While the list of accomplishments in 2015 is impressive, it only sets the stage for more work to be done in 2016 which promises to be a pivotal year for implementing many reforms scheduled to take full effect in near future. Already, AMDA submitted comments to CMS on the implementation of the Medicare Access and CHIP Reauthorization Act (MACRA), which was enacted on April 16, 2015. The Act repealed the SGR, provided annual 0.5% updates through 2019 and a frozen physician fee schedule conversion factor for the next six years. AMDA’s comments focused on the future of the Merit-Based Incentive Payment System (MIPS) and Alternative Payment Models (APMs) which will be the new way providers will get incentive payments and in some cases of poor performers, payment reductions. See table below for implementation schedule of the law. Click here to view an overview and a discussion of all these changes from an Open Policy Forum held earlier this year.

MIPS Payment Adjustment Factors

  Maximum Positive Adjustment Before Budget Neutrality Scaling Factor Maximum Negative Adjustment Factor Maximum Positive Adjustment After Budget Neutrality Scaling Factor
CY 2019 4% -4% 12%
CY 2020 5% -5% 15%
CY 2021 7% -7% 21%
CY 2022 and beyond 9% -9% 27%

The IMPACT Act was also a significant piece of legislation that passed in late 2014 but was implemented throughout 2015. The Act requires post-acute providers (facilities) to report standardized assessment data and use that data to explore and build new payment prototypes for future post-acute payment reforms.

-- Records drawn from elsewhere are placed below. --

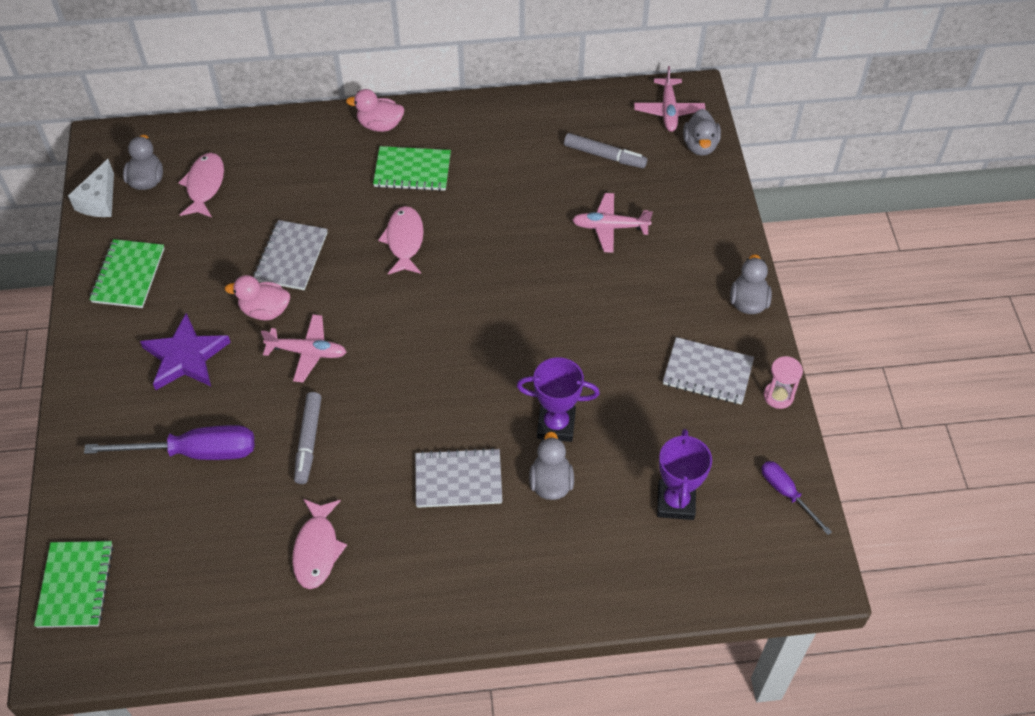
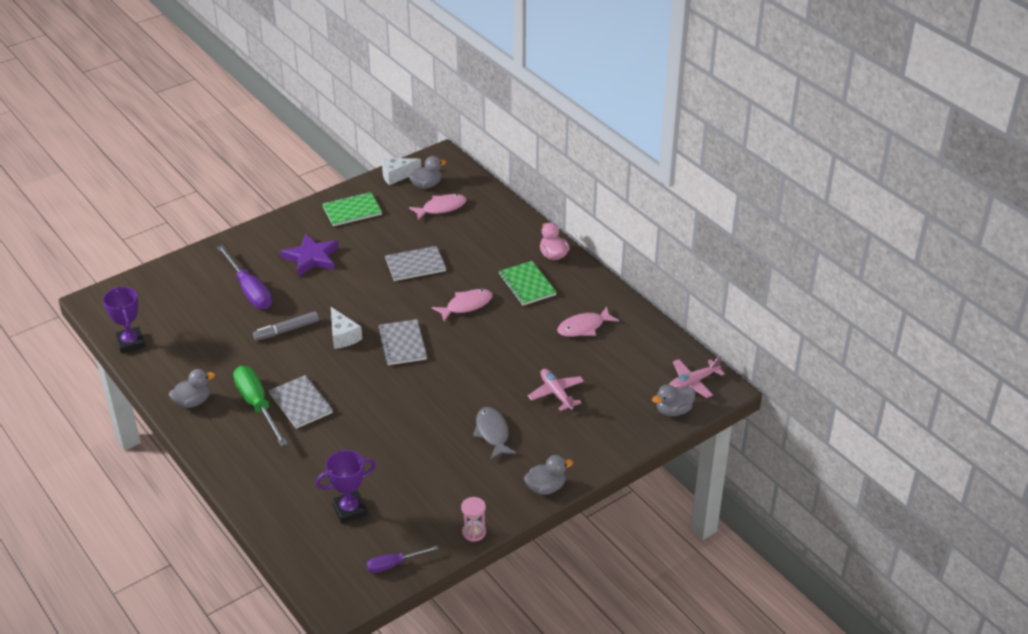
camera: 60 degrees right, 15 degrees down
green notebook [34,541,114,628] -> none
pink duck [225,275,290,320] -> none
pink plane [261,314,346,383] -> none
pink fish [292,499,347,589] -> pink fish moved to [557,306,619,337]
purple trophy [517,357,600,442] -> purple trophy moved to [103,287,145,354]
grey duck [529,432,574,500] -> grey duck moved to [169,369,215,408]
grey marker [564,133,648,168] -> none
grey notebook [663,337,754,404] -> grey notebook moved to [378,319,427,365]
purple screwdriver [761,461,832,535] -> purple screwdriver turned 135 degrees counterclockwise [366,546,438,573]
none -> green screwdriver [233,366,288,446]
none -> white cheese [331,307,362,349]
none -> grey fish [473,407,516,459]

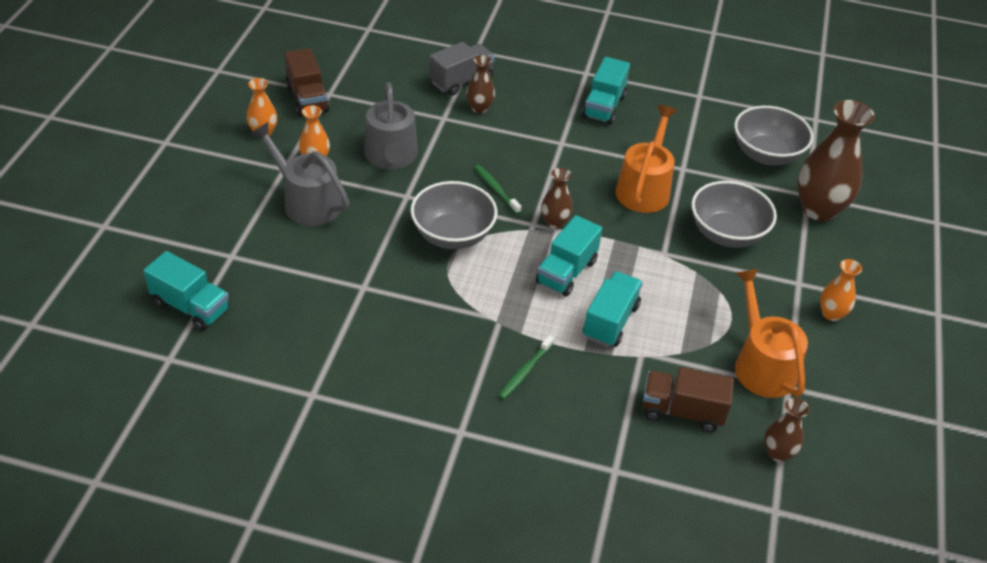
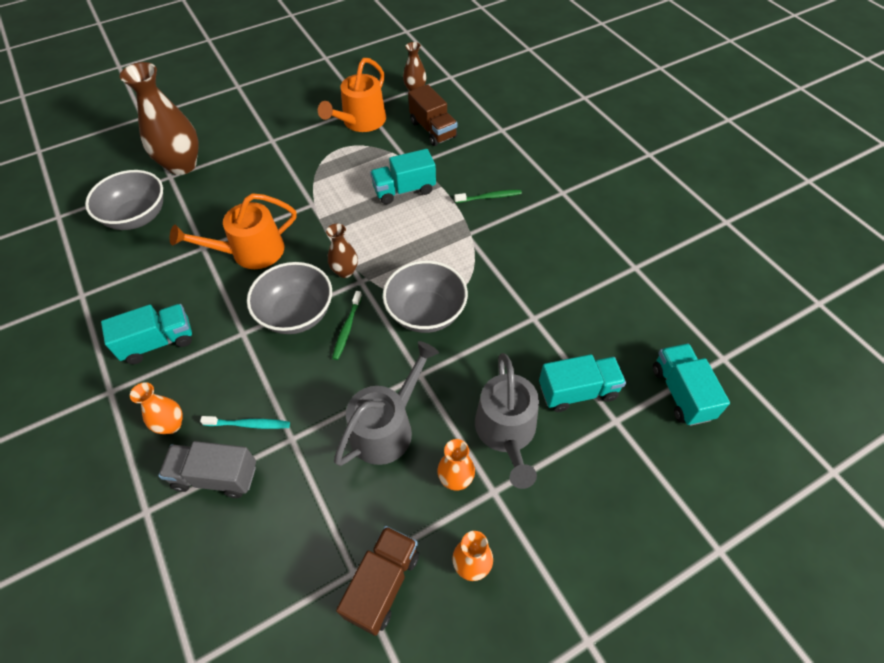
camera: 130 degrees left, 10 degrees up
brown vase [466,55,495,114] -> turquoise toothbrush [200,416,290,429]
turquoise truck [536,215,602,297] -> turquoise truck moved to [539,354,626,412]
grey bowl [692,181,777,248] -> grey bowl moved to [247,262,332,334]
orange vase [820,259,862,321] -> orange vase moved to [130,382,182,434]

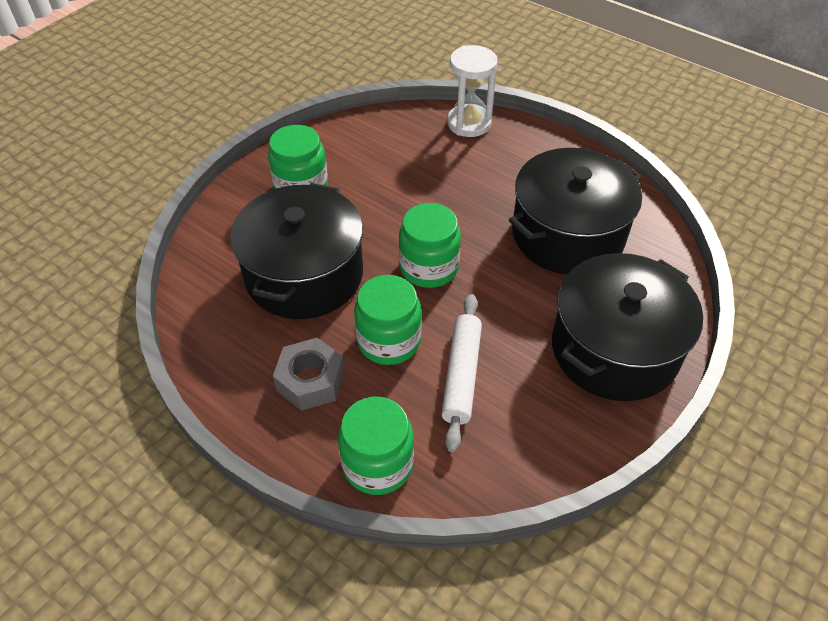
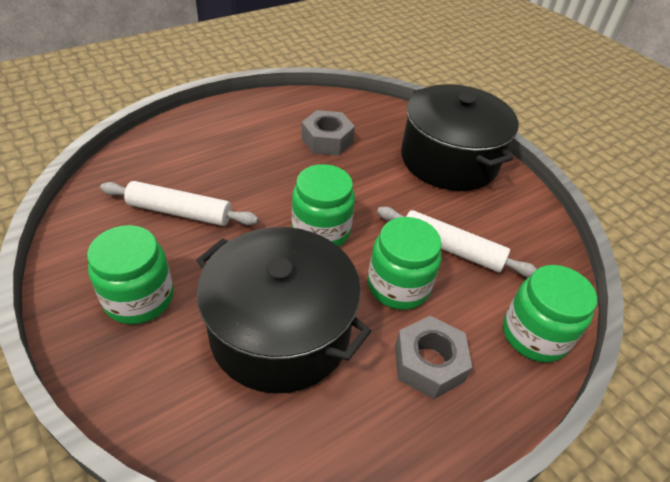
camera: 75 degrees left, 5 degrees down
white hourglass [447,45,498,137] -> none
black pot [509,148,642,274] -> grey nut [301,110,355,156]
none -> white rolling pin [100,181,258,226]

CMS is set to consider the large volume of comments the agency received on its proposals to revise the PALTC Requirements of Participation. AMDA carefully and thoughtfully commented on each of the proposed updates. Amongst the many proposals AMDA focused on the face-to-face practitioner visits before a patient is sent to the hospital, 48 hours limit on prn psychotropic, definition of psychotropic drugs expanded to include opioids, quality assurance and performance improvement (QAPI) regulations, IDT process to include nursing assistant and concerted efforts to include resident and/or family, and beefs up PASRR requirement including notification of state agency every time there is a change.

Finally, CMS is set to evaluate utilization of the array of new codes implemented over the last several years. The Transitional Care Management (99495, 99496), Chronic Care Management (99490) and Advance Care Planning (99497-99498) are all now billable. It’s possible that more codes that expand on these services will be developed.